# Work instructions
Print the items without alteration, from the first line up to and including the line containing "ForeverHome RE becomes".

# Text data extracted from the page
________
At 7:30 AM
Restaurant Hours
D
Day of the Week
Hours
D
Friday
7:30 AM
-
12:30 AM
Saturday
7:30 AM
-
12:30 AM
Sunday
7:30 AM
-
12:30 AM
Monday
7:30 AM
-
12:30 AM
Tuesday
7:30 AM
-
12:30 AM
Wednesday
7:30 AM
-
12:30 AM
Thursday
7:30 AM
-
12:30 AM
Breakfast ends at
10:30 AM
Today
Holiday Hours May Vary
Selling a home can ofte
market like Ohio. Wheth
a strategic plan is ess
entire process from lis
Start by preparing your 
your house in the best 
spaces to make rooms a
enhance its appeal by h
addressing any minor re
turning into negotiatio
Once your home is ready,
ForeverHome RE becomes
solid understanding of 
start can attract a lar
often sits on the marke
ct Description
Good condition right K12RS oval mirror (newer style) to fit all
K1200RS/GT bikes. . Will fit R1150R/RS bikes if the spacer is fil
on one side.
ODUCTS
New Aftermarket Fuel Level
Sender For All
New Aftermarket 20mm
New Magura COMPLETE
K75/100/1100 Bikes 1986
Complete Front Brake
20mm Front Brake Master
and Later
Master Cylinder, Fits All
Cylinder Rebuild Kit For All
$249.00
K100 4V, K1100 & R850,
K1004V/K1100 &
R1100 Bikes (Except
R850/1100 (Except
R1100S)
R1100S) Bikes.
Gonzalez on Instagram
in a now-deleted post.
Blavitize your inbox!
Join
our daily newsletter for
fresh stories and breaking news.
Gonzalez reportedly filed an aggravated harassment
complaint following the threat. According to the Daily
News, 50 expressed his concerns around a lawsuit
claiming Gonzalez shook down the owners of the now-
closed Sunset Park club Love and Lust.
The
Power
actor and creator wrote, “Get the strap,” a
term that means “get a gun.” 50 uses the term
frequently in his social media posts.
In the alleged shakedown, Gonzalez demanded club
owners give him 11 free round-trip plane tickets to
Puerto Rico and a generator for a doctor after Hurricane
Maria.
________
# Solution
At 7:30 AM
Restaurant Hours
D
Day of the Week
Hours
D
Friday
7:30 AM
-
12:30 AM
Saturday
7:30 AM
-
12:30 AM
Sunday
7:30 AM
-
12:30 AM
Monday
7:30 AM
-
12:30 AM
Tuesday
7:30 AM
-
12:30 AM
Wednesday
7:30 AM
-
12:30 AM
Thursday
7:30 AM
-
12:30 AM
Breakfast ends at
10:30 AM
Today
Holiday Hours May Vary
Selling a home can ofte
market like Ohio. Wheth
a strategic plan is ess
entire process from lis
Start by preparing your 
your house in the best 
spaces to make rooms a
enhance its appeal by h
addressing any minor re
turning into negotiatio
Once your home is ready,
ForeverHome RE becomes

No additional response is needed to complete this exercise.